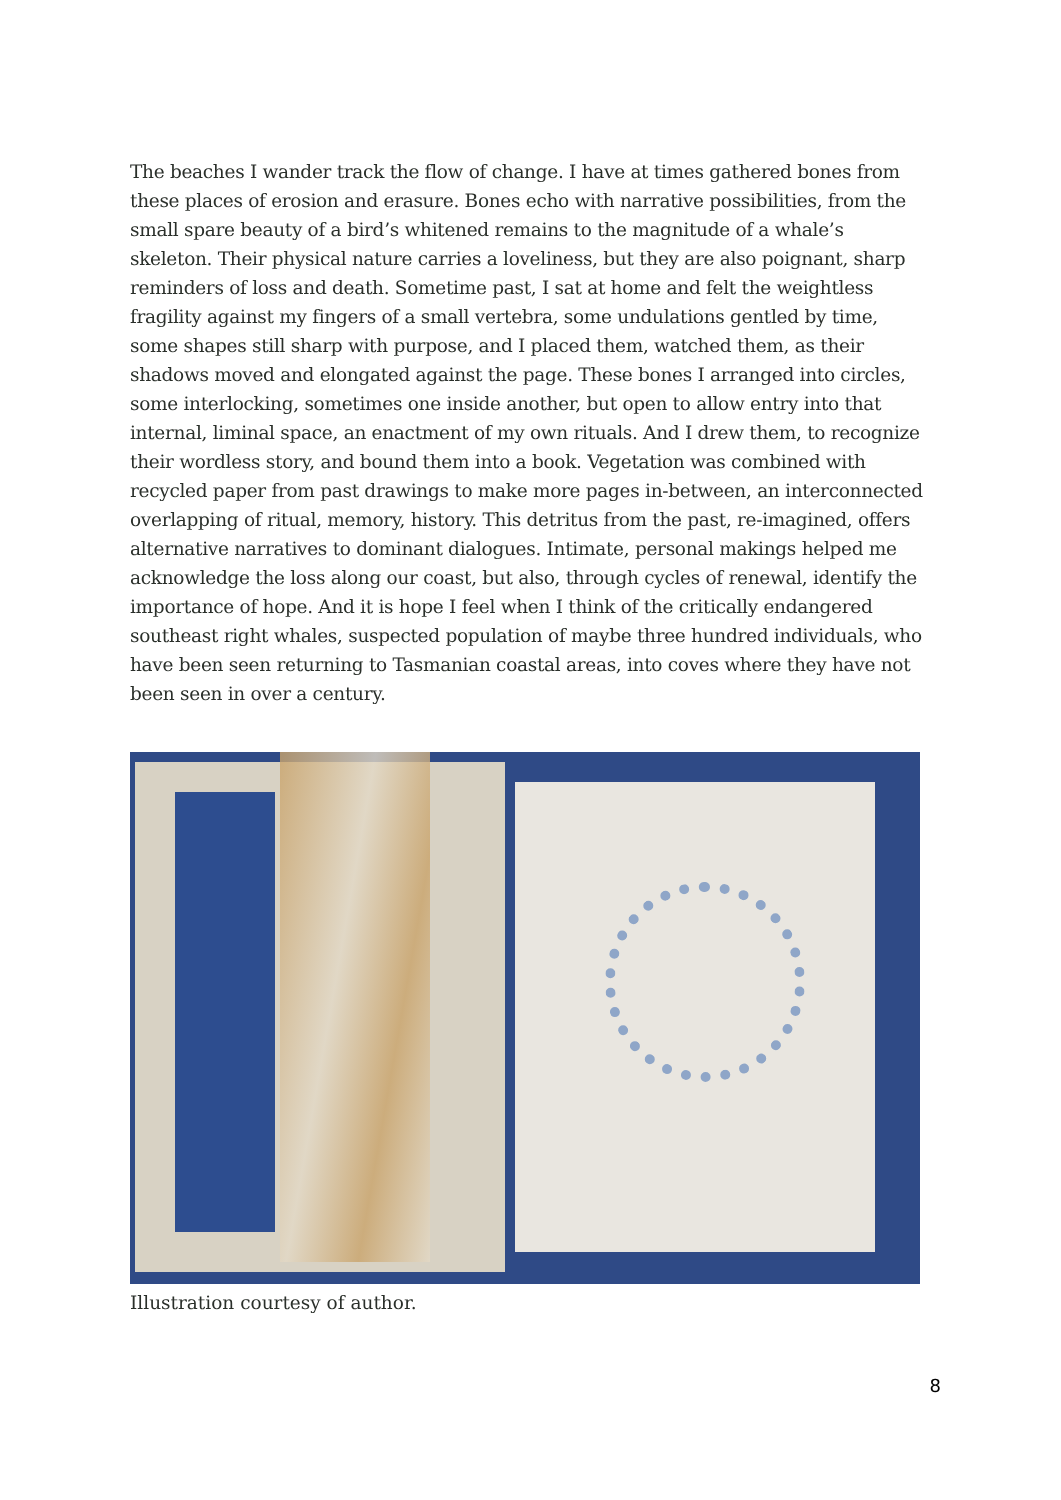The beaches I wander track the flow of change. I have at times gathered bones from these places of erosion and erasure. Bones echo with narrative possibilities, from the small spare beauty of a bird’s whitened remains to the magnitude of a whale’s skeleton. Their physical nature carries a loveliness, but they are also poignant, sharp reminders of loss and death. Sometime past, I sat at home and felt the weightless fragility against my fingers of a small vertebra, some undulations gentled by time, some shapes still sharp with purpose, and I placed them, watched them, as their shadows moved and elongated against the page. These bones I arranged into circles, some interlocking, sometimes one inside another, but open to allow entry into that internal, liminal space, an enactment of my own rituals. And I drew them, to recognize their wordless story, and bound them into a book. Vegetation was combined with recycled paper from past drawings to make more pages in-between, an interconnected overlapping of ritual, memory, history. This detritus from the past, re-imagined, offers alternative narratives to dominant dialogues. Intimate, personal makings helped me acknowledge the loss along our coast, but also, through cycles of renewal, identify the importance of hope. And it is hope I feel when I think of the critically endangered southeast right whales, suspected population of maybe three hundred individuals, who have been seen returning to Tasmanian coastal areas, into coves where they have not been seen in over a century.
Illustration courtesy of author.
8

===============

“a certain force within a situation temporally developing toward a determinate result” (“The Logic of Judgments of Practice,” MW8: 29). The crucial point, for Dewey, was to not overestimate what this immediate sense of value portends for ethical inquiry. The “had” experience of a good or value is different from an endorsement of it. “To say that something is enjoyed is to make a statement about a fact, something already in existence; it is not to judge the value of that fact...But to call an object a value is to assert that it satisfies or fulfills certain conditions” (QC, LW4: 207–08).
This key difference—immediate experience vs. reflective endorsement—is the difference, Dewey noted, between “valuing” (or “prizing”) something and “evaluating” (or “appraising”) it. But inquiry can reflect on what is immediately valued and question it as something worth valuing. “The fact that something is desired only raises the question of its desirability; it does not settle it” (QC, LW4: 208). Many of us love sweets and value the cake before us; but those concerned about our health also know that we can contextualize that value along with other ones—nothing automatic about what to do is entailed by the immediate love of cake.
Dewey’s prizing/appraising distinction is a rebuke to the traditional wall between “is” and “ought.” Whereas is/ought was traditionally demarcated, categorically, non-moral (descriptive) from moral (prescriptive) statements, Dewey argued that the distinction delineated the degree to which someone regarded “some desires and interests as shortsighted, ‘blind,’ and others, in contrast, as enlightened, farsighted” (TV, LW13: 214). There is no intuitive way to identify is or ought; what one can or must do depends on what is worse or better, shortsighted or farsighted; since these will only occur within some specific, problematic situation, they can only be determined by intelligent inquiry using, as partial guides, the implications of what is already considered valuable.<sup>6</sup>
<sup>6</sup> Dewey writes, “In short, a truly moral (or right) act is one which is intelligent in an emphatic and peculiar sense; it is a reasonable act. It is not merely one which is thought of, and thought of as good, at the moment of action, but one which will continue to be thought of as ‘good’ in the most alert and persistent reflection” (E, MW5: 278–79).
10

===============

Try it: Using the listing, copy every line where the word "good" shows up.

Solution to this exercise:
“a certain force within a situation temporally developing toward a determinate result” (“The Logic of Judgments of Practice,” MW8: 29). The crucial point, for Dewey, was to not overestimate what this immediate sense of value portends for ethical inquiry. The “had” experience of a good or value is different from an endorsement of it. “To say that something is enjoyed is to make a statement about a fact, something already in existence; it is not to judge the value of that fact...But to call an object a value is to assert that it satisfies or fulfills certain conditions” (QC, LW4: 207–08).
<sup>6</sup> Dewey writes, “In short, a truly moral (or right) act is one which is intelligent in an emphatic and peculiar sense; it is a reasonable act. It is not merely one which is thought of, and thought of as good, at the moment of action, but one which will continue to be thought of as ‘good’ in the most alert and persistent reflection” (E, MW5: 278–79).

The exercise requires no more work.